[This post is personal. Consider yourselves forewarned.]
24 years ago today, I graced (pun intended) this earth with my presence. Y'all, I'm 24. Wow. When did that happen?
Now, I don't know about the rest of you, but ever since I turned, oh sayyy 21, I have wanted to run in the opposite direction every time my birthday rolls around. With each passing year, it somehow becomes less of a festive opportunity in which to gorge myself on too much cake and celebrate life, but moreso a rather stressful and tense time of self evaluation. A nit-picking of every detail and failure of the past year. That may sound harsh & ridiculous, but after all, we are our own worst critics, are we not? I know I certainly am.
You know, I wish that in regards to age I was delightfully whimsical & carefree. I wish that I could just come to terms with having laugh lines by 30 & say that age is just a number...but I can't. I don't want lines, wrinkles, the messy responsibility of adulthood, or the discombobulated stress of my early (going on mid) twenties. I want to stay young with my whole life ahead of me & the world at my feet-but I also just want to have it together already. Probably not an attainable goal, right? Because who of us really has it together?
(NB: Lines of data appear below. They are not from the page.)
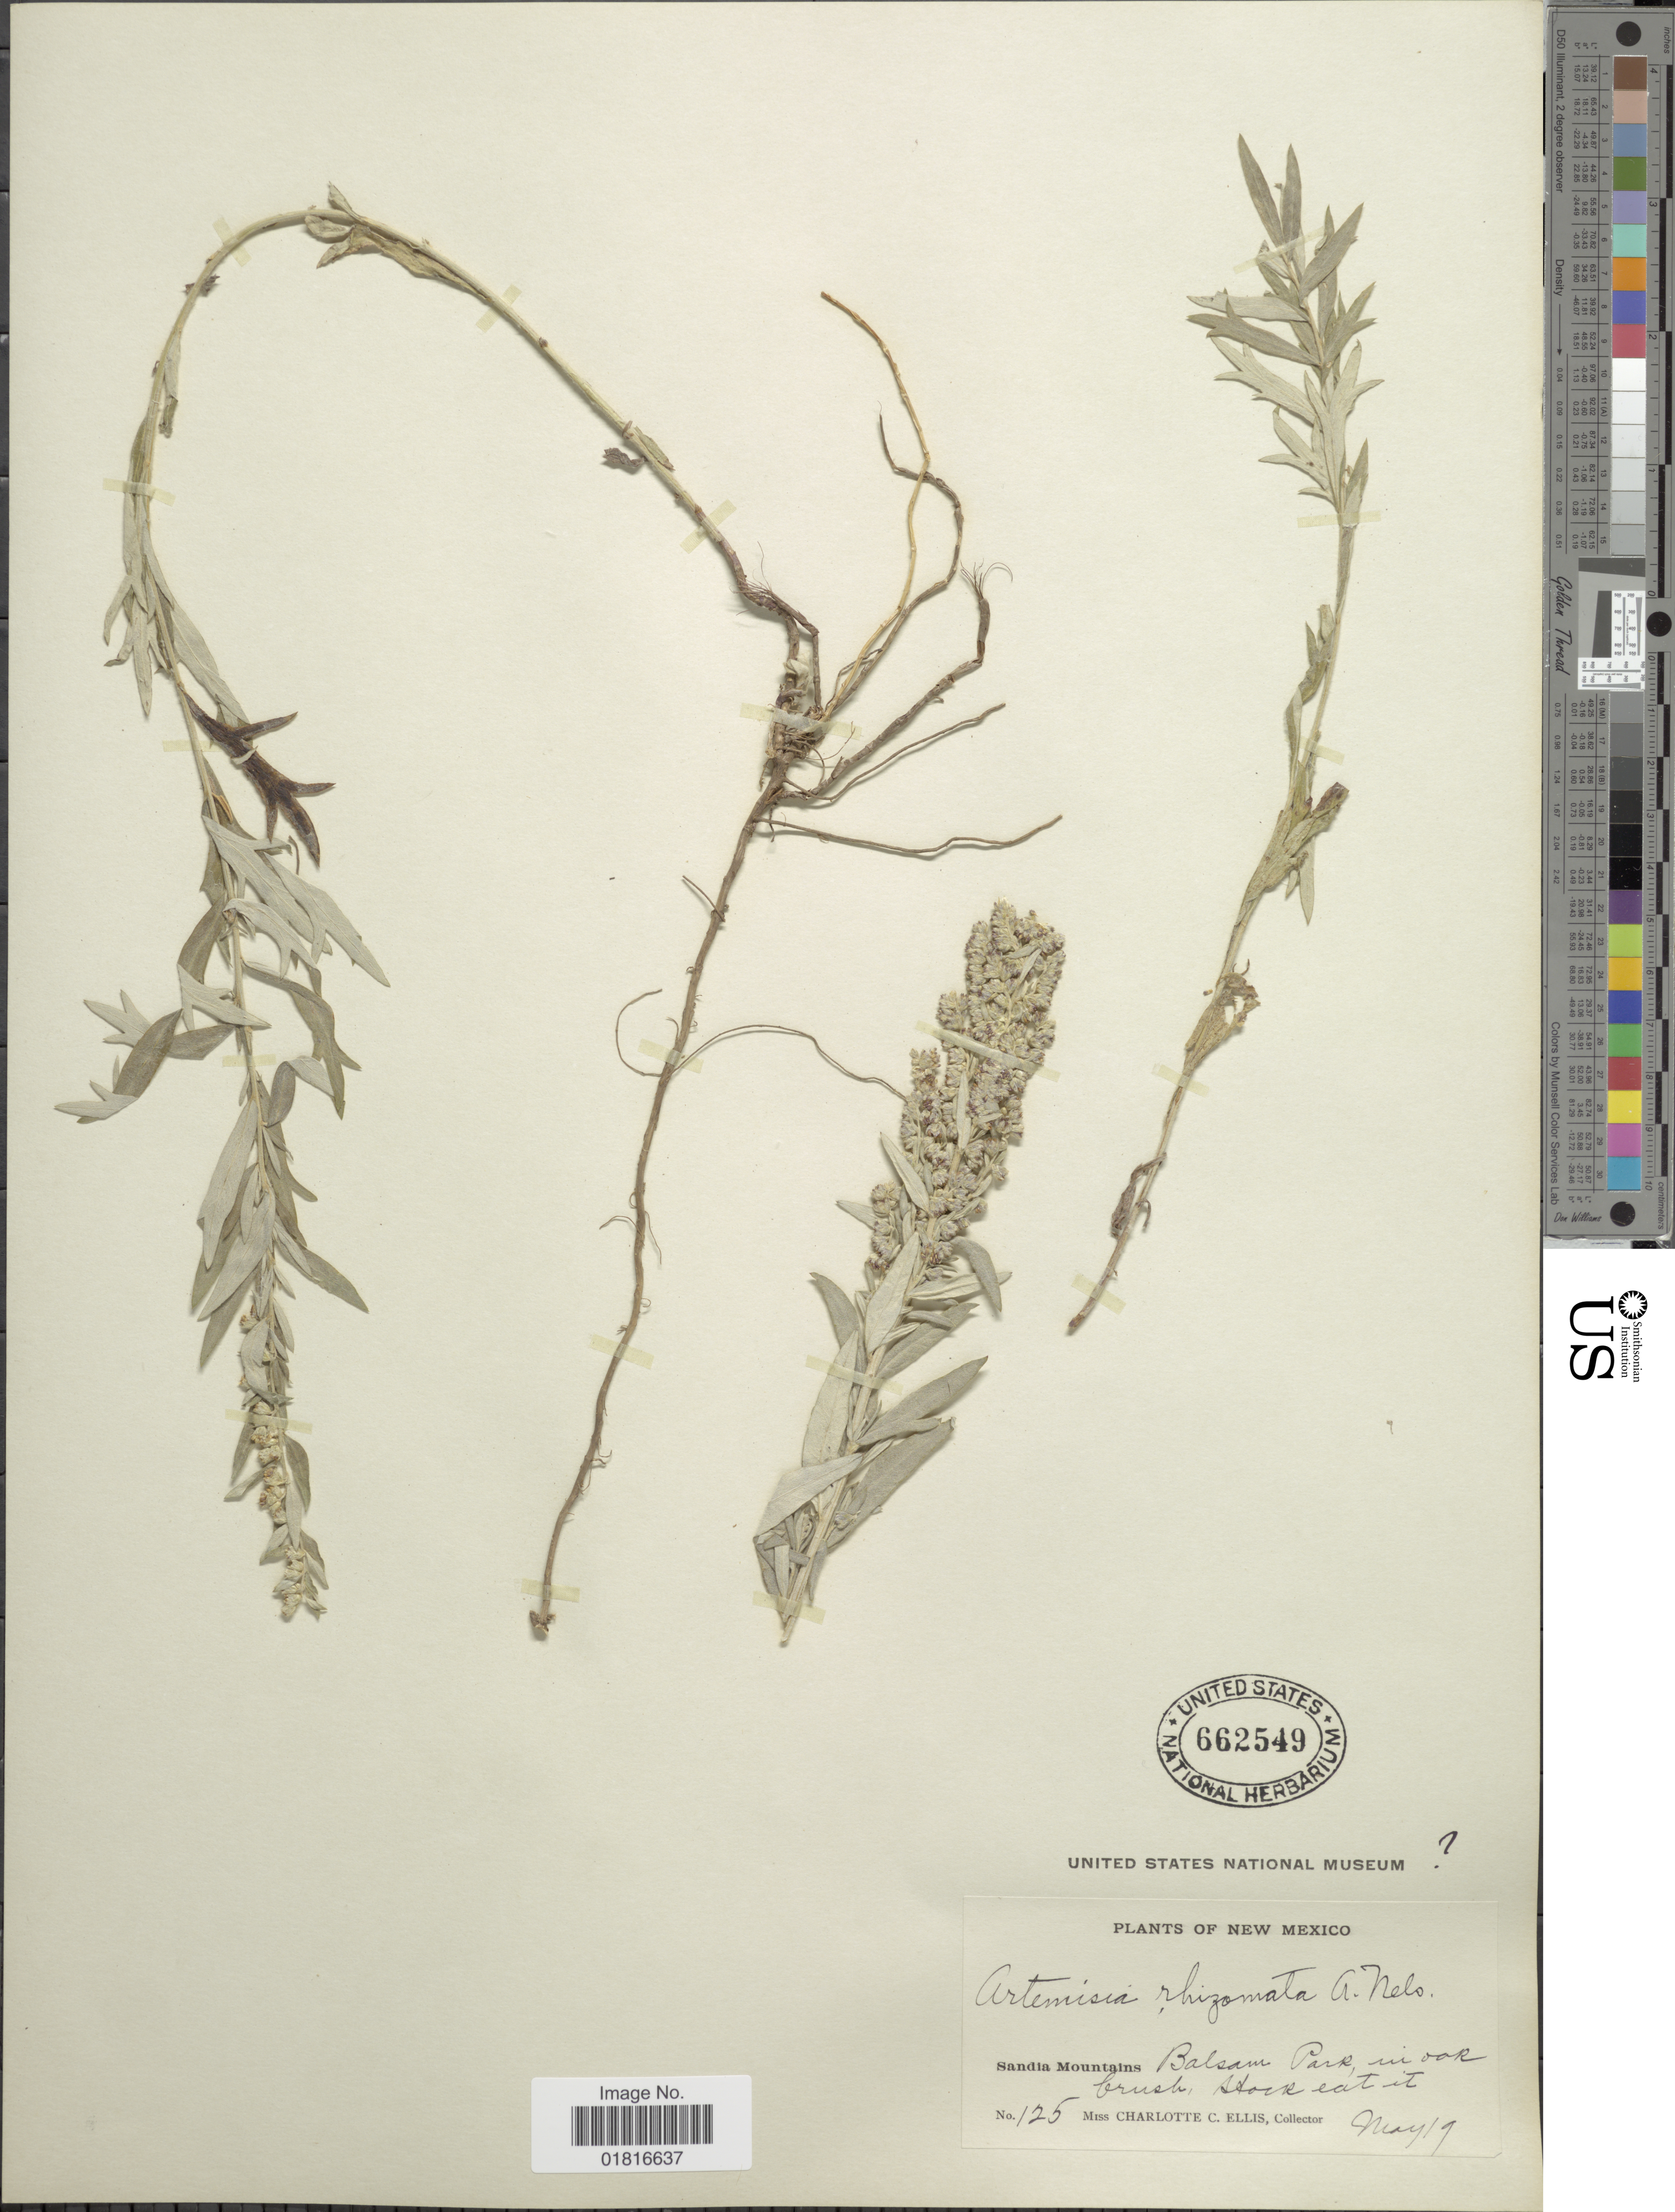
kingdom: Plantae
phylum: Tracheophyta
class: Magnoliopsida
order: Asterales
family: Asteraceae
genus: Artemisia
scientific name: Artemisia rhizomata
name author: A. Nelson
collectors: C. C. Ellis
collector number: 125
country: United States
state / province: New Mexico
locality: Sandia Mountains, Balsam Park, in oak brush, stock eat it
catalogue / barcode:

Guys, all I'm saying is this. 23 was a hard year. Hell. I'll even go as far as to say that 23 was a bad year. I wish that I could sugar coat the tail end of that sentence by adding on an ever hopeful, "but I learned a lot." But if I'm being honest here? I don't know what I learned. Or that I learned anything at all. At this point I feel quite honestly surprised that I even made it through in one piece. Because, honestly (there's that word again), I feel like I've never witnessed such extreme hardship and testing in literally every single area of my life. My marriage. My work. My relationships. My faith. Myself. All of it. 23 was the year in which it all came crashing down around me, and I became reluctant to even pick up the pieces because there were so many of them. I didn't even know how to feign interest in attempting to glue my life back together in hopes that it would maybe resemble at least a second-rate picture of what it used to be. So I didn't. I became apathetic. Distant. No longer present. A vague shadow of the human who I had actually been for so many years prior. I merely hoped that it would all come to resolve itself in it's own time. But it didn't. 23 left me feeling hollowed and broken, much like those gut wrenching sobs that render no noise but simultaneously shake you to the very core of your being (of which I became far too acquainted with this year). And you know what? The truth of it is, I'm still not sure that I'm ready to put my faith in things getting turned around. Because the brutal and terrifying reality is...what if they don't?
Now, at this point you must be reading this (and if you still are, bless you) thinking, where is the turnaround? Is it coming? Is this just going to make me walk away wondering why I didn't end my life 15 minutes ago, or has she actually got a point beyond 23 being the worst year of her life? Well, I think I do. At least I sure hope so.
If you're anything like me, you use music to mark specific periods of your life. Songs, so easily tied to memories, become the mile markers that you use to measure the distance of how far you've come, and the journey that you took to get where you are. Resolution, by Matt Corby, was one of those songs that marked this year for me. It played on repeat for hours, even days on end, and I'm not even sure why. I just couldn't stop listening to it. And then one day, I actually listened. Resolution. You'll be my resolution. And I thought, what does that even mean? Resolution has always made me think of New Year's, and all of the flakey promises that people make to themselves with full intentions of breaking them a week later. What significance does that really hold?
Well, the root of it is a lot fresher to me. Somewhat of a clean, less New Yearsed and abused blank slate. A word that I honestly don't hear being used that often (maybe I'm just hanging around the wrong people). Resolute. Resolute. Say it out loud to yourself, let yourself feel the weight of it's meaning. Now, in my mind I've always known what resolute means-it's a simple word. There is nothing complex or particularly interesting about it, right? But when I googled it, I realized that it's beyond simple-it's a word that is direct, and doesn't allow for misinterpretation. A word that cuts straight to the chase & isn't afraid to meet your gaze head on: admirably purposeful, determined, and unwavering.
What a brilliant combination. As soon as I read that, I thought: yes! That's it! That's what I WANT to be. That is exactly what I want to describe me. Not well intentioned or floundering, but admirably purposeful. Determined. Unwavering. Unwavering in my determination. In my purpose. In my marriage. In myself. These are things that I aspire to be. My determination to better myself, to work hard at my job, to be intentional in forming relationships, to seek out my Father with the utmost dedication. These are all things that I desire. And this is what I would like to declare that 24 will be.
23 may have been a hard year. It may have been the worst year. But regardless of what happens in this 24th year of life that I've been given, it is my choice of how I want to live it. And I choose to be resolute-in ALL things. I think you should too.
xo,
grace
P.S.- This word WILL be my next tattoo.